Its consistent texture allows for intricate designs and detailed woodworking.

In addition, MDF is often used for decorative mouldings and trim work due to its ease of shaping and finishing.

It can mimic the look of solid wood at a fraction of the cost.

MDF also serves as a core material for doors, especially those with intricate designs.

It provides stability and durability, making it suitable for interior and decorative doors.

Advantages of MDF

Uniform Texture

MDF has a consistent texture, ensuring smooth finishes on all sides.

MDF easily accepts many forms of primer for a smoother paint finish.

This uniformity is valuable in applications where a polished appearance is essential.


MDF readily absorbs paints, and adheres to veneers and laminates, allowing for a variety of finishes.

This adaptability makes it ideal for creating custom designs in furniture and decorative elements.


Compared to solid wood, MDF is a more affordable option for furniture and decorative applications, making it accessible for various budgets.

Drawbacks of MDF

Moisture Vulnerability

MDF is sensitive to moisture.

Prolonged exposure to damp conditions can cause it to swell or lose structural integrity.

Proper sealing and finishing are essential to protect it from moisture.

Limited Structural Strength

While MDF is excellent for decorative and lightweight applications, it lacks the structural strength of solid wood.

It may not be suitable for heavy-load-bearing furniture or structural components without proper reinforcement.

7. Plywood

Image credit: Wikipedia

Plywood is perhaps one of the most well-known engineered woods.

Plywood is manufactured by bonding multiple layers of thin wood veneers, known as plies, together.

Each ply is positioned with its wood grain perpendicular to the adjacent layers.

This cross-graining technique enhances the structural integrity of the material.

The layers are bonded with adhesive under high pressure and heat, creating a robust and durable sheet.

Uses of Plywood

Plywood is a staple in the construction industry.

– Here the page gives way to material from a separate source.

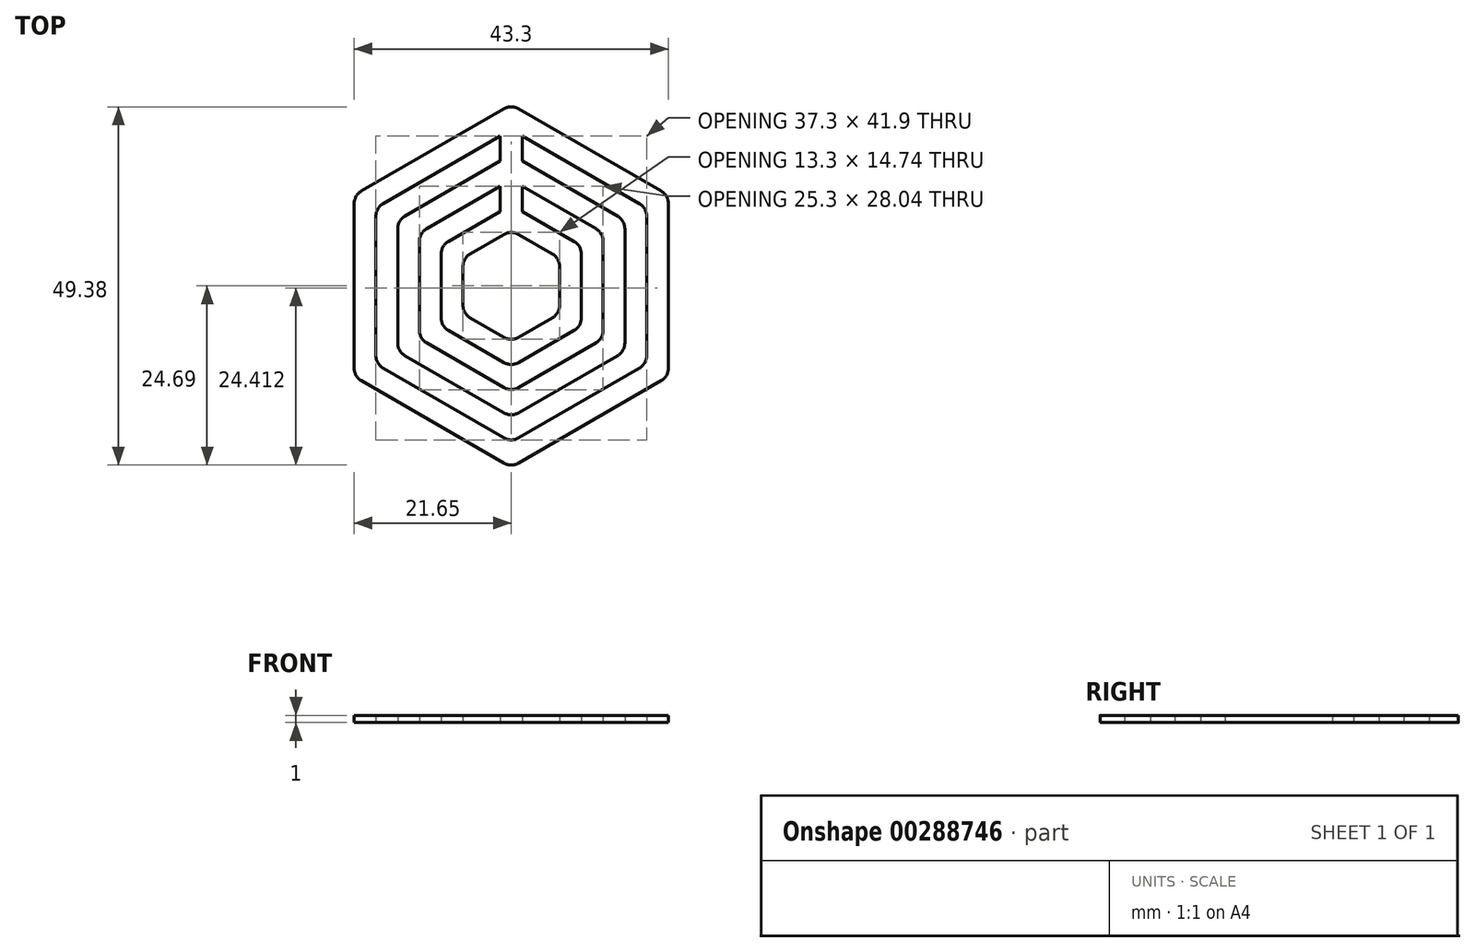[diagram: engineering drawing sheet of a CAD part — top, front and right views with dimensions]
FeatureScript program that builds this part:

It is widely used for sheathing, roofing, flooring, and formwork due to its strength and resistance to warping.

Plywood's stability makes it valuable in structural applications.

Plywood also serves as a foundational material for furniture, especially in modern and contemporary designs.

Its versatility allows for intricate cuts and designs, making it ideal for crafting chairs, tables, cabinets, and shelving units.

Plywood is also a popular choice for constructing cabinet boxes.

Its stability ensures that cabinets retain their shape over time, even under the weight of kitchen appliances and utensils.

Advantages of Plywood

Strength and Stability

Plywood's cross-grain construction gives it remarkable strength.

It can withstand heavy loads and resist bending and warping, making it a reliable choice for various applications.


Plywood comes in different grades and thicknesses, making it adaptable for diverse projects. It can be easily cut, shaped, and finished to suit specific requirements.


Plywood offers a balance between cost and performance. It provides significant strength without the high price tag associated with solid wood.

Drawbacks of Plywood

Vulnerability to Moisture

While exterior-grade plywood is designed to resist moisture, it is not entirely waterproof.

Prolonged exposure to water can lead to delamination and deterioration of the material.


The visible layered structure of plywood might not suit all aesthetic preferences.

In high-end furniture and architectural applications, solid wood veneers are often preferred for a seamless, natural appearance.